I know that symptomatology (what the hell, firefox, it is too a word) is different from person to person. Hell, that's what left me undiagnosed with ADD forever. The only person who thought I had it when I was a kid was this terrified teacher who seemed afraid of kids in general and who had probably JUST heard about ADD and was armchair diagnosing every weird kid. And I'd never want to be the kind of jerk who goes 'your experience is not like mine, so you're wrong/lying/mistaken' seeing as those kind of jerks made my life VERY SHITTY for a while...
Anyway.
I think a lot of people just go by mass media and don't do homework, and that's frustrating; I think a lot of people will, based on this or based on their own misconceptions, push agendas and present plain erroneous information, and that's aggravating.
no subject
Date: 2009-12-28 02:17 am (UTC)Nah, not your fault, I'm just pedantic. Mostly I was wondering if the reason some people think depression is treated with antipsychotics is because of that occasional situation, or because they've confused it with borderline or bipolar or something.
no subject
Date: 2009-12-28 05:05 am (UTC)Blah I dunno man! It seems a lot of people don't wanna bother with 'homework' even if it's just basic lolwiki. And I keep going like, 'half my friends who want to be pro authors cannot google WHYEEEEEE' because you guys have never been strangers to doing the dang research, and Drak and Kyl and the hootenanny are the same - but then there's this other bunch who apparently have broken google fingers? I don't even know man.
no subject
Date: 2009-12-28 05:07 am (UTC)no subject
Date: 2009-12-28 07:00 am (UTC)Or like, CSI or House.
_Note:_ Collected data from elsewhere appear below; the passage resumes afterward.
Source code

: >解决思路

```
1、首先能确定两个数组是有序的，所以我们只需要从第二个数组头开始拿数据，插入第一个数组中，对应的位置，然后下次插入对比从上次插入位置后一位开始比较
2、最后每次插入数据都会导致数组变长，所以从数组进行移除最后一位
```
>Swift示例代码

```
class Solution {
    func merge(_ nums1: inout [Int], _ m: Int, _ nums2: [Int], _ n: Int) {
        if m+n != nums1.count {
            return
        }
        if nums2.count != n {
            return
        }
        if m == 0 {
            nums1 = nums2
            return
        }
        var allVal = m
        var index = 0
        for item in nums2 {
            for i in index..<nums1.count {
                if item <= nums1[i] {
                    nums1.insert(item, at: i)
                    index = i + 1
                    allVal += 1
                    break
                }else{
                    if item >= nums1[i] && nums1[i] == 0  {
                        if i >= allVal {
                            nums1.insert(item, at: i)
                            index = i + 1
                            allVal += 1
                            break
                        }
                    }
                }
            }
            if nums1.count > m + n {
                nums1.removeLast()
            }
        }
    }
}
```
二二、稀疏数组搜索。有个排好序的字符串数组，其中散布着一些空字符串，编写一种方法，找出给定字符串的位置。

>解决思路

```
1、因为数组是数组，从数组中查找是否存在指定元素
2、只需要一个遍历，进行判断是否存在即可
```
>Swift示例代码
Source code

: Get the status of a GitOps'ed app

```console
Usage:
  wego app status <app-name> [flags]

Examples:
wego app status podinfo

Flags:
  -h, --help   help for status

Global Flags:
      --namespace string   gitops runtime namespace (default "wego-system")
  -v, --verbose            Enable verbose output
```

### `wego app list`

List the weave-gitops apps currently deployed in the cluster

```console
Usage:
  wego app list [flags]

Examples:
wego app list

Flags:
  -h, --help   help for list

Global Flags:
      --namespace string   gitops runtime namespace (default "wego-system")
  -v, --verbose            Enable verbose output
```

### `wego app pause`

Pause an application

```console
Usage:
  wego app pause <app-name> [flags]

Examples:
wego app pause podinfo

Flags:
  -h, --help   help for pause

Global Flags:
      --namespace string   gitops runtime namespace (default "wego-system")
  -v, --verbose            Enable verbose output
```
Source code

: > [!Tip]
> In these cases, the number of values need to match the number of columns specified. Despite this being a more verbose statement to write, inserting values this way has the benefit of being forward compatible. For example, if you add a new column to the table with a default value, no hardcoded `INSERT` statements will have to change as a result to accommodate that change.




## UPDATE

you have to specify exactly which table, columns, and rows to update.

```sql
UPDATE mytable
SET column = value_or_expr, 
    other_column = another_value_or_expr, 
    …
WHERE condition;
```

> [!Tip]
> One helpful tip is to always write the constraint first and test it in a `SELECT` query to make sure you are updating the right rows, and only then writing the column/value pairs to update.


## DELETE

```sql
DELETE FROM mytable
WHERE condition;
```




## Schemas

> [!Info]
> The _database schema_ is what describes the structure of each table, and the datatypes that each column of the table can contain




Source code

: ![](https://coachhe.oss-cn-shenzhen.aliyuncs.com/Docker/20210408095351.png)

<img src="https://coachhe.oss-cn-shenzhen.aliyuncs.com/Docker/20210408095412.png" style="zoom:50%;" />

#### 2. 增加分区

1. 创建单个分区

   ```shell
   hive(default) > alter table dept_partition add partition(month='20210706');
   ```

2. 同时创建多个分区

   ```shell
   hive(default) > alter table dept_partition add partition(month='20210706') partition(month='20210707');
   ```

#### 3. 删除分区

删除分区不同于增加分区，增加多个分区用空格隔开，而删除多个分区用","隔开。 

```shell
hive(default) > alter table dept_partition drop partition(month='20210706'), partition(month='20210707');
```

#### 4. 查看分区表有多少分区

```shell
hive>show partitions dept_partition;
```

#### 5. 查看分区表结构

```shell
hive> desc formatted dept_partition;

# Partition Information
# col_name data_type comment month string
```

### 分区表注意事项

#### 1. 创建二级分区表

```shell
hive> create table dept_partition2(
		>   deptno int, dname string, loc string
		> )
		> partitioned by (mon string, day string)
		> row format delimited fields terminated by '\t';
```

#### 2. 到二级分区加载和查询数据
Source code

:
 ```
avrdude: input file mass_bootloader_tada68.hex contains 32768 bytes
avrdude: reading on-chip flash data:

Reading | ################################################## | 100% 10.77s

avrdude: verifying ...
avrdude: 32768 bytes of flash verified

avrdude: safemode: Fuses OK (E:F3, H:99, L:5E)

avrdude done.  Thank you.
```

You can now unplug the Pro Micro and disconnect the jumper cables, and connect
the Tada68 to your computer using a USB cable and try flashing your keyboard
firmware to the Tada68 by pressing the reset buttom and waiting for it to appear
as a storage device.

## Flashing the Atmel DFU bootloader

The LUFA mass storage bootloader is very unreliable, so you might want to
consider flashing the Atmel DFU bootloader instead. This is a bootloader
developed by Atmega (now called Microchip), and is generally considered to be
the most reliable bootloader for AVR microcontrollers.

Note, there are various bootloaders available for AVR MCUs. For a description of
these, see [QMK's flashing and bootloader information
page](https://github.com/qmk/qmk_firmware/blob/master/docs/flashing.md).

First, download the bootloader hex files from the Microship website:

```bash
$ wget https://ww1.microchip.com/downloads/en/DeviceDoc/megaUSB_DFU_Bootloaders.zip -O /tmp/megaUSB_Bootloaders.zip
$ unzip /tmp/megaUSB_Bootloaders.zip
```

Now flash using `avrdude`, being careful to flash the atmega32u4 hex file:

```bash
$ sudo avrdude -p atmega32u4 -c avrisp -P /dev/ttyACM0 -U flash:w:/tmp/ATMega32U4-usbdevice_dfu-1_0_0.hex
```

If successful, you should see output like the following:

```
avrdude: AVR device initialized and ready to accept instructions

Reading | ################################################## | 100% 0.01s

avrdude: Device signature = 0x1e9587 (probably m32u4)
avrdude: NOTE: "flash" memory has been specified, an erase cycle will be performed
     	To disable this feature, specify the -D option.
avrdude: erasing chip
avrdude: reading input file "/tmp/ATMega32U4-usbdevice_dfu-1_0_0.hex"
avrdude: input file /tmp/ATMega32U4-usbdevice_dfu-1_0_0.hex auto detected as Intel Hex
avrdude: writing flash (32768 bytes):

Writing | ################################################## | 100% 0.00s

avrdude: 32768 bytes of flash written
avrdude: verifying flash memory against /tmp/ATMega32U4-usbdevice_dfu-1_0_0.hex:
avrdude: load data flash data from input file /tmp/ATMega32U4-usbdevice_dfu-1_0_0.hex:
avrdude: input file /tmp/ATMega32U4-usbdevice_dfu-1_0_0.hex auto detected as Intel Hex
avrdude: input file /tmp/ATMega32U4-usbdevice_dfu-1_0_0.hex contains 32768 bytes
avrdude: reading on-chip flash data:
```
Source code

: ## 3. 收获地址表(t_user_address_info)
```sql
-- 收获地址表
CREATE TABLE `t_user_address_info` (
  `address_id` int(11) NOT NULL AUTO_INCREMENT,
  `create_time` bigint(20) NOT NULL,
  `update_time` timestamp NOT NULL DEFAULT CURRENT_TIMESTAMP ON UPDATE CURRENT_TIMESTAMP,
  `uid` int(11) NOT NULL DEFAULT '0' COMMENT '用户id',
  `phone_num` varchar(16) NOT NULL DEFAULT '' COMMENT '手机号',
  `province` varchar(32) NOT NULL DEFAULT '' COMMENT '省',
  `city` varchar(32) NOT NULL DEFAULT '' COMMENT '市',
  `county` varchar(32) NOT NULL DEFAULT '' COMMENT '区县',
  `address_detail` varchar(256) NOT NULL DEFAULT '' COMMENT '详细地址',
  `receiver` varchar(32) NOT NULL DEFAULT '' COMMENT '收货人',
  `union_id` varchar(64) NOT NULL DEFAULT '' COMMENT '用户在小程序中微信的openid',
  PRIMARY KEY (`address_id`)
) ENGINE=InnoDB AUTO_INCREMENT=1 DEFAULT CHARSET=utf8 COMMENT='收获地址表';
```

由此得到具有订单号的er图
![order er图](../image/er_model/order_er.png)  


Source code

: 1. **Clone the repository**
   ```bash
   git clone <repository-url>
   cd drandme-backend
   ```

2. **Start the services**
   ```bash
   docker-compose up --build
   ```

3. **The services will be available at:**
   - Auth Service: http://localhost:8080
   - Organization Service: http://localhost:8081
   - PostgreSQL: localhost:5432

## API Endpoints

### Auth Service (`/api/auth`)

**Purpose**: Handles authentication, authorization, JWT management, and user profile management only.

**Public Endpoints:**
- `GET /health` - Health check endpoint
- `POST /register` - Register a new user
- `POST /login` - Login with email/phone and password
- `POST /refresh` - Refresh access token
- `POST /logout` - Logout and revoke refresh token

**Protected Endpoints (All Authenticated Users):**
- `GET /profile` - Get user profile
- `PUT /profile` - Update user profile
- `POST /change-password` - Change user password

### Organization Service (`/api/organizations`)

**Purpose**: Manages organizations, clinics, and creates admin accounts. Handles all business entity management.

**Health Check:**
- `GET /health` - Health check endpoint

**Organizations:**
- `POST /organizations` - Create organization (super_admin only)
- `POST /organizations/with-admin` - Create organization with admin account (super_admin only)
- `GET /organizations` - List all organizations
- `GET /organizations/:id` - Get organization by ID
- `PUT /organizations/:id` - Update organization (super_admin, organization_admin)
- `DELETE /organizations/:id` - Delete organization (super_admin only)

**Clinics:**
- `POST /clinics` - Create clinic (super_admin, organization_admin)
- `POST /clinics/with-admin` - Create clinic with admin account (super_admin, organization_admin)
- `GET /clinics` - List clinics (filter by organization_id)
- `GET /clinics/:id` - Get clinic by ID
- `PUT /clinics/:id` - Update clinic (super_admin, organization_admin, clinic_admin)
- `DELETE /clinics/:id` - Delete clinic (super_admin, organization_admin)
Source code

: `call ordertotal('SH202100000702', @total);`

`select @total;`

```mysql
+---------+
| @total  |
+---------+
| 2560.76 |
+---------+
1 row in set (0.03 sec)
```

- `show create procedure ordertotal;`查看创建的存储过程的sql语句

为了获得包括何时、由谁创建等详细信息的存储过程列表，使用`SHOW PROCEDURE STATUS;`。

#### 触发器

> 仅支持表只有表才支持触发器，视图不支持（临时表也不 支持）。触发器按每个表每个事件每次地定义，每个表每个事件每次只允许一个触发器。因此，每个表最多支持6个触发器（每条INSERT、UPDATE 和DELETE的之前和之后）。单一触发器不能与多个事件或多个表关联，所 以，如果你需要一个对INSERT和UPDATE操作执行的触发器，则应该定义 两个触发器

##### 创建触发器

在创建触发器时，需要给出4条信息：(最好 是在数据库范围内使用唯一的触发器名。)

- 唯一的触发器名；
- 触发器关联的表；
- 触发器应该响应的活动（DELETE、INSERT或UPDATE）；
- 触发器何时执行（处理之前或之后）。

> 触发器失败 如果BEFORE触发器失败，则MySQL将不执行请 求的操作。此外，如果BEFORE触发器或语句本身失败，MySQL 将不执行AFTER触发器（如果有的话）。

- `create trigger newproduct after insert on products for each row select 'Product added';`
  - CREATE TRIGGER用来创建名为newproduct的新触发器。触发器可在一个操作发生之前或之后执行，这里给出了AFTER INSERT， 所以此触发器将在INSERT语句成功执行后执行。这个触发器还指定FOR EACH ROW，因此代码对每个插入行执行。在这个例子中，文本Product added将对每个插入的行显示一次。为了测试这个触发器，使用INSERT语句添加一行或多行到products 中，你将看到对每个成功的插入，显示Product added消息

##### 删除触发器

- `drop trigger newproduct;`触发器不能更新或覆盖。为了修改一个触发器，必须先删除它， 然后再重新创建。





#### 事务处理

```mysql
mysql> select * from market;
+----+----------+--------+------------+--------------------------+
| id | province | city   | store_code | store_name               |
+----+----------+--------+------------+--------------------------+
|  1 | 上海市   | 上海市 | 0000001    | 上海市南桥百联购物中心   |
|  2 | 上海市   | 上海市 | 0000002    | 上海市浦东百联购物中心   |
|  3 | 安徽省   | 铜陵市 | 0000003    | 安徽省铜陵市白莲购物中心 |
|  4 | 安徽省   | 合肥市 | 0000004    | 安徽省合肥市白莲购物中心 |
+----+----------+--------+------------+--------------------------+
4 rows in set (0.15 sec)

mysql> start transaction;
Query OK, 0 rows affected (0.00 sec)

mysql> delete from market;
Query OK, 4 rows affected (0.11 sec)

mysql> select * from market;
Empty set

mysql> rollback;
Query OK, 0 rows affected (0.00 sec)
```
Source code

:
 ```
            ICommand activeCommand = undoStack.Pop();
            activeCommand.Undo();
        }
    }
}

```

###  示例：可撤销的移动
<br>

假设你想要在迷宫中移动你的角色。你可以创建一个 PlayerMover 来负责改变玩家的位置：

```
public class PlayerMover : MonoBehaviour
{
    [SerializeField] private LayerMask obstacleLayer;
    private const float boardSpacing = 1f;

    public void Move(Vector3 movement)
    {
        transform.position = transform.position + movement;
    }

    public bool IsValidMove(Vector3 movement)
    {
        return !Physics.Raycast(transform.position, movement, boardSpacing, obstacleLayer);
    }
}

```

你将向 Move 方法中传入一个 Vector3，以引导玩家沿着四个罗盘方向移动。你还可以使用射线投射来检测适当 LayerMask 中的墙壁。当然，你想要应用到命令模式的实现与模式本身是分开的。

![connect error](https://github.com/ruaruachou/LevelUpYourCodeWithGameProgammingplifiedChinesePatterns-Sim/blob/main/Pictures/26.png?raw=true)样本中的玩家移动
(though! I will give CSI that they managed to get BDSM kinda right in a bunch of respects that are usually dicked up beyond reason.)
no subject
Date: 2009-12-28 07:22 am (UTC)Also, seriously, I'm kinda tired of people saying that the medical profession is all evil and we're out to kill you. Uhm... if certain medicines weren't here, a lot of people also would not be here through their own hand or body. :( In sort, word.
no subject
Date: 2009-12-28 05:44 pm (UTC)I mean, like - Isaac has PTSD and understandably so. And I did my homework about it, because - well, a lot because I'm a perfectionist but mostly because I don't like when things I or people dear to me deal with are messed up, so I should be careful about other people's stuff. (Although some of Isaac's deal is drawn from my own junk ahahahahhahaha blargh.)
Like I have friends with bipolar disorder, friends with OCD, people dealing with depression from SADS to dysthymia to 'fuck this I'm not getting out of fucking bed because existence as a whole means nothing and is going to end anyhow' (which was a song and dance I did intermittently - comorbid issues is like a bunch of bad roommates in your head :B and I'm very glad that with you guys I can SAY 'yeah I have a mind that does some very peculiar things both because of heredity and chemistry and because of my childhood being weird in a very insidious way' and not have people think I'm trying to brag or make excuses or self diagnose or blahbleeglugnargh) - I have triends with PTSD and C-PTSD - and I want to depict what they deal with properly and RESPECTFULLY. It's crummy enough dealing with your brain going 'doot de doot doot doo de doot de doo *kicks in nuts*' without your having to deal with stupidness like mediafail on top of it.
Especially from friends!
And - yeah. WORD on the medical profession thing. Yes, there are jerk doctors; no, no system is perfect. But i've had AMAZING doctors and damn it I wish everyone could have docs like mine.